Required actions
(1) Decide whether each statement agrees with the excerpt on library catalogues, answering yes or no and quoting the deciding words: (a) Computerizing catalogues to develop OPAC met problems because different libraries followed varied rules. (b) Standard cataloguing codes such as ISBD and AACR II made those problems worse. (c) Early libraries needed some system of bibliographic control so that stored items could be located and retrieved.
(2) Using the excerpt on library catalogues, explain why early libraries had to use some system of bibliographic control.

Excerpt

- - -

A modern library catalogue displays the record of a library’s resources with a view to make
them easily accessible for study and reference; serves as a dependable tool of communication of
ideas and subjects dealt with in the books to the readers who use the library.
Did u know? Recent trend of computerization of library catalogue for developing Online
Public Access Catalogue (OPAC) had faced maximum problems because of varied types of
rules followed by different libraries. Introducing standard codes of cataloguing like ISBD,
AACR II, etc., further solved these problems.
Self Assessment
State whether the following statements are true or false:
1. Library catalogue is an essential and important tool for any library.
2. Library catalogues is not different from the publishers’ catalogues.
8.2 History of Library Cataloguing
The custodial responsibility assumed by the libraries of the early stages obligated on them the
functions of acquisition and conservation entailing also the use of some system of bibliographic
control so that the items on the store could be located and retrieved.

- - -

Keypoint data for each instance
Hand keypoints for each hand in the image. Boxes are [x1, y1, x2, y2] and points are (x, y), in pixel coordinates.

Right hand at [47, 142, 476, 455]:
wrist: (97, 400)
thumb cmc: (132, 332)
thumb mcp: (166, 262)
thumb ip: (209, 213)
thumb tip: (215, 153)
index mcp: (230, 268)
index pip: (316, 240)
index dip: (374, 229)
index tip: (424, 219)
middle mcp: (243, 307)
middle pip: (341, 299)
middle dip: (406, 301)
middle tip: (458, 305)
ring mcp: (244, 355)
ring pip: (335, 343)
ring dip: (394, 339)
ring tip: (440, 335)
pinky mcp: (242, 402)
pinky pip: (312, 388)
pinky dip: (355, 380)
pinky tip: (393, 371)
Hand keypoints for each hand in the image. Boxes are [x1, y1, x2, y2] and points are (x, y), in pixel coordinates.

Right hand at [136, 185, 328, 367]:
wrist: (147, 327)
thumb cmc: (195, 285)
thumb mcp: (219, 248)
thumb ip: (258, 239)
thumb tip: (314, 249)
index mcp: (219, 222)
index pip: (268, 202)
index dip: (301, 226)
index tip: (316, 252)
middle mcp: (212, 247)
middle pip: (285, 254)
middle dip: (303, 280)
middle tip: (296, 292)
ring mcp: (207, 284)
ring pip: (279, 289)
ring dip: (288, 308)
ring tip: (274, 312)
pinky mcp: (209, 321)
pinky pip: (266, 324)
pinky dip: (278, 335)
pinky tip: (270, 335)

- - -

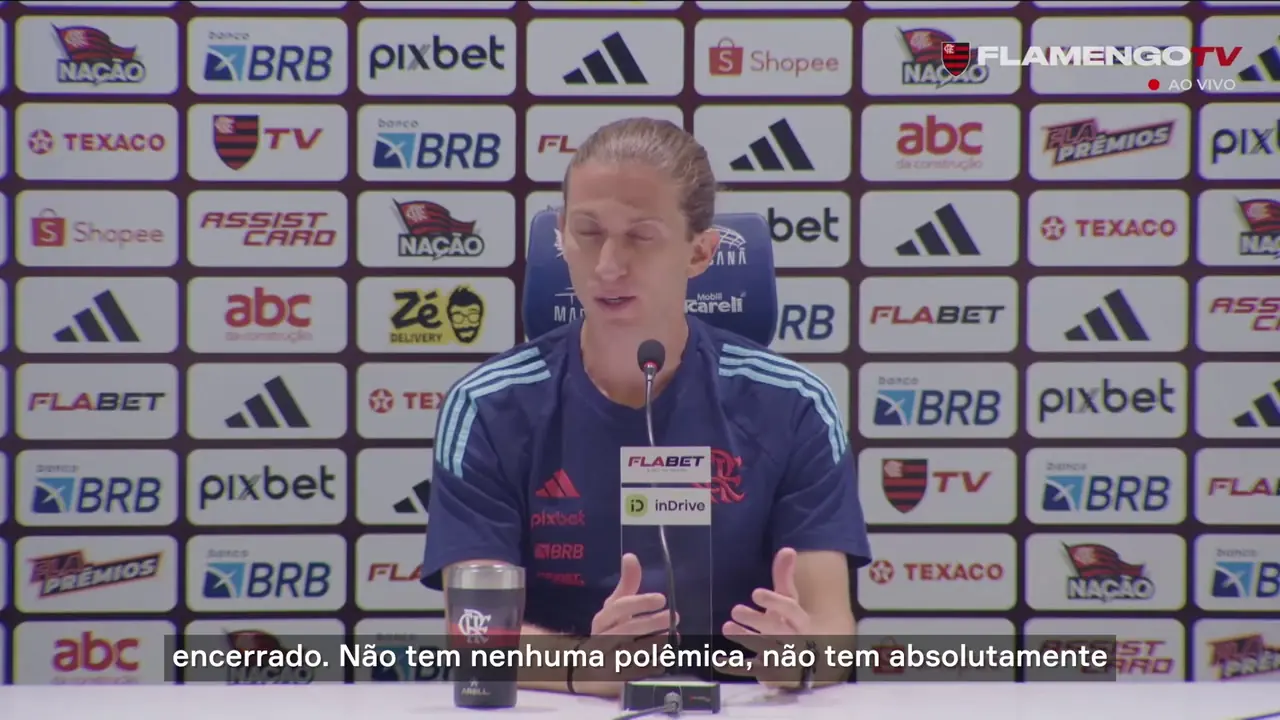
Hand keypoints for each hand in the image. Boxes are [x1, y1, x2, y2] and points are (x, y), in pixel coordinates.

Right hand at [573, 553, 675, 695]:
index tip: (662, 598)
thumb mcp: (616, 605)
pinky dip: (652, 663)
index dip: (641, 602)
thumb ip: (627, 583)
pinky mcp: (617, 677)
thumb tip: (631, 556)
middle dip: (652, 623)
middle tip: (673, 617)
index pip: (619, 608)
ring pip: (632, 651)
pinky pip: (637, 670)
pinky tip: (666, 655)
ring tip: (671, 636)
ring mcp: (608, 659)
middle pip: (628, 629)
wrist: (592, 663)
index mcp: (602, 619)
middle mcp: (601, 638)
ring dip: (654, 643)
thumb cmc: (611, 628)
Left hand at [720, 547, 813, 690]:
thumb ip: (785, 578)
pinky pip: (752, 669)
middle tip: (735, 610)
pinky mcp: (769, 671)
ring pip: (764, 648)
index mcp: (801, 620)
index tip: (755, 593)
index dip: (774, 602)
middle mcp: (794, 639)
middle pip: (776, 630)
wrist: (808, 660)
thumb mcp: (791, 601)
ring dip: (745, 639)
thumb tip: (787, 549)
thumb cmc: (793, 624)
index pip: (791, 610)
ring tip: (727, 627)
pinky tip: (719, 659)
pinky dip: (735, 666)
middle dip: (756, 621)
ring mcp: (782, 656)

- - -

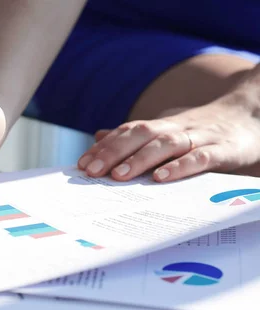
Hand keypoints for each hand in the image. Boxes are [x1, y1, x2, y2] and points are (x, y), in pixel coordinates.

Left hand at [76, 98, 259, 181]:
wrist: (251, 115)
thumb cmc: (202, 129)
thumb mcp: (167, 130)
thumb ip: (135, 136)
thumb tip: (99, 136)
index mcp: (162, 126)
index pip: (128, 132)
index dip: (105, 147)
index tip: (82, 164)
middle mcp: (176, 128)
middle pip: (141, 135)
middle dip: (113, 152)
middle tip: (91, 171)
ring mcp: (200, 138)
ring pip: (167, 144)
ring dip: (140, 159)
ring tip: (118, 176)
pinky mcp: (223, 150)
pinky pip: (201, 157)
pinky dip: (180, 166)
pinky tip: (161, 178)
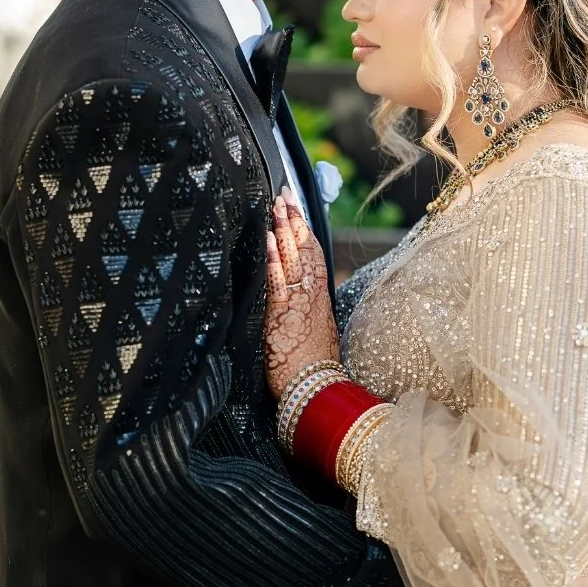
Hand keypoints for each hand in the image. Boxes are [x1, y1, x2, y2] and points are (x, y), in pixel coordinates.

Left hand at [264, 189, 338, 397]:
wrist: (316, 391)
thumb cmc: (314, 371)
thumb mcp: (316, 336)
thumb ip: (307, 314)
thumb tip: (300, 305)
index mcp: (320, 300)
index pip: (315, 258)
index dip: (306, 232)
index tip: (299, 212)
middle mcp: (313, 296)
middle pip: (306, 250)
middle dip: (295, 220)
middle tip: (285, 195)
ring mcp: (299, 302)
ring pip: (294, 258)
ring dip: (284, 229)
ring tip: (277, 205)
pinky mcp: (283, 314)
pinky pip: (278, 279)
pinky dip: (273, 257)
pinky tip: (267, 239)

- - -

Solutions for each task
(1)
(a) Yes: "had faced maximum problems because of varied types of rules followed by different libraries"
(b) No: "Introducing standard codes of cataloguing like ISBD, AACR II, etc., further solved these problems."
(c) Yes: "the use of some system of bibliographic control so that the items on the store could be located and retrieved"

(2) Early libraries took on custodial responsibility, which obligated them to acquire and conserve items. These functions required some system of bibliographic control so that the items in store could be located and retrieved.